**Data in this exercise**:
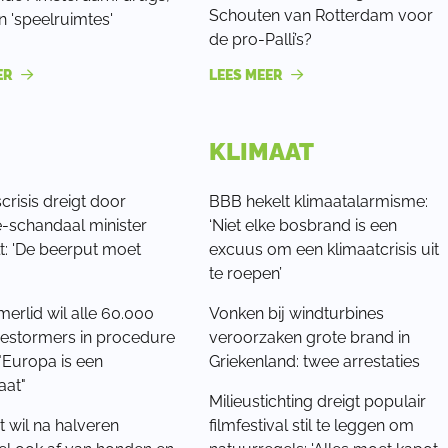
Schouten van Rotterdam voor
 'speelruimtes'
de pro-Palli’s?
ER
LEES MEER
KLIMAAT
crisis dreigt door
BBB hekelt klimaatalarmisme:
e-schandaal minister
‘Niet elke bosbrand is een
t: 'De beerput moet
excuus om een klimaatcrisis uit
te roepen’
erlid wil alle 60.000
Vonken bij windturbines
estormers in procedure
veroorzaken grote brand in
"Europa is een
Griekenland: twee arrestaties
aat"
Milieustichting dreigt populair
 wil na halveren
filmfestival stil te leggen om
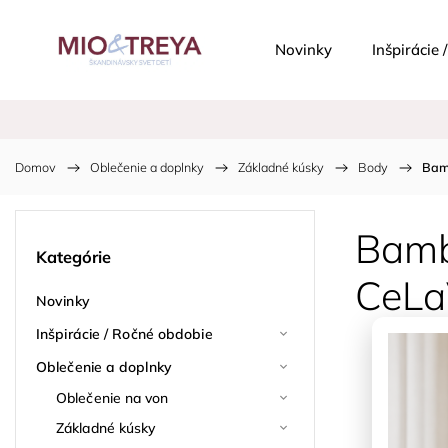
Novinky
Inšpirácie
Domov
/
Oblečenie a doplnky
/
Základné kúsky
/
Body
/
Bam
Bamb
Kategórie
CeLa
Novinky
Inšpirácie / Ročné obdobie
Oblečenie a doplnky
Oblečenie na von
Základné kúsky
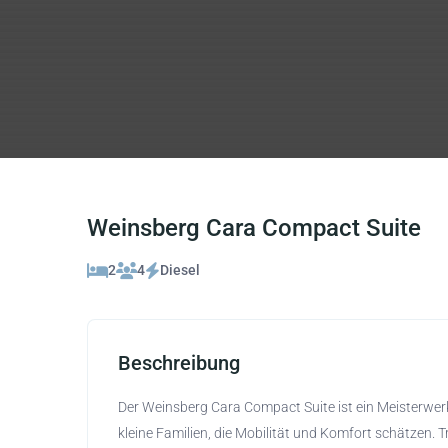
Weinsberg Cara Compact Suite
2
4
Diesel
Beschreibung
Der Weinsberg Cara Compact Suite ist ein Meisterwerk
kleine Familien, die Mobilität und Komfort schätzen. T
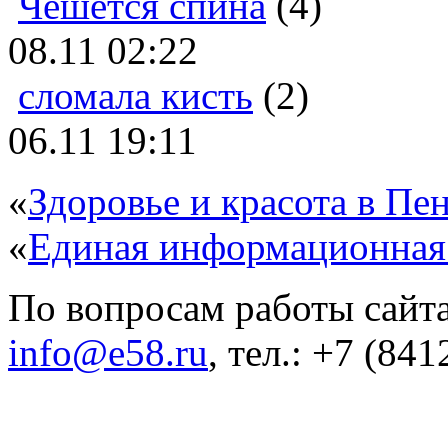
Чешется спина
(4)
08.11 02:22
сломала кисть
(2)
06.11 19:11
«
Здоровье и красота в Пен
«
Единая информационная
По вопросам работы сайта
info@e58.ru
, тел.: +7 (84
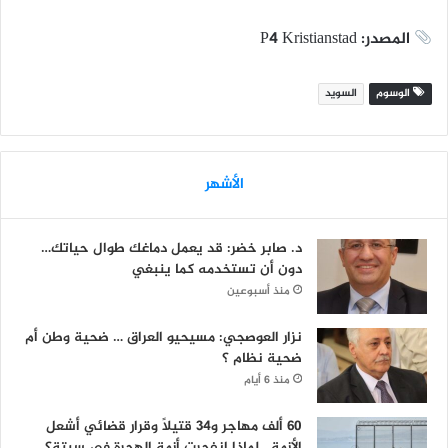
المصدر: P4 Kristianstad
الوسوم
السويد
الأشهر
د. صابر خضر: قد يعمل دماغك طوال حياتك…
دون أن تستخدمه كما ينبغي
منذ أسبوعين
نزار العوصجي: مسيحيو العراق … ضحية وطن أم
ضحية نظام ؟
منذ 6 أيام
60 ألف مهاجر و34 قتيلاً وقرار قضائي أشعل
الأزمة.. لماذا انفجرت أزمة الهجرة في سبتة؟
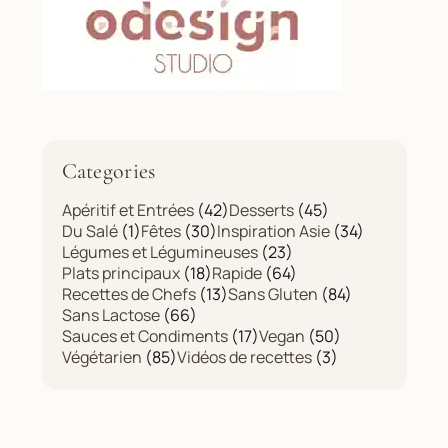
Categories
Apéritif et Entrées
(42)
Desserts
(45)
Du Salé
(1)
Fêtes
(30)
Inspiration Asie
(34)
Légumes et Légumineuses
(23)
Plats principaux
(18)
Rapide
(64)
Recettes de Chefs
(13)
Sans Gluten
(84)
Sans Lactose
(66)
Sauces et Condiments
(17)
Vegan
(50)
Végétarien
(85)
Vidéos de recettes
(3)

**Exercise instructions**:
Tally the lines in the data that contain the string "Weinsberg", treating uppercase and lowercase as different. Reply with the number only.

**Expected answer**:
2